→ **What needs to be done**: The records below must be returned exactly, with every picture left out.

→ **Camera intrinsics data**:
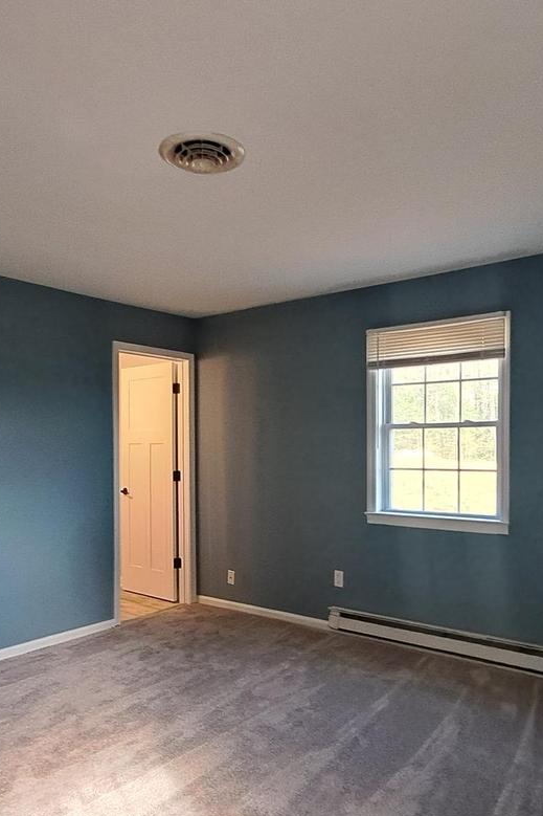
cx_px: 269
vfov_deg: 71.2
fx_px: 566
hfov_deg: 51.3
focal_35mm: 25
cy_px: 465
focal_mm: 1.74
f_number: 2.2
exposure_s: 1/40
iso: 80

→ **Answer space**:
cx_px: 269
vfov_deg: 71.2
fx_px: 566
hfov_deg: 51.3
focal_35mm: 25
cy_px: 465
focal_mm: 1.74
f_number: 2.2
exposure_s: 1/40
iso: 80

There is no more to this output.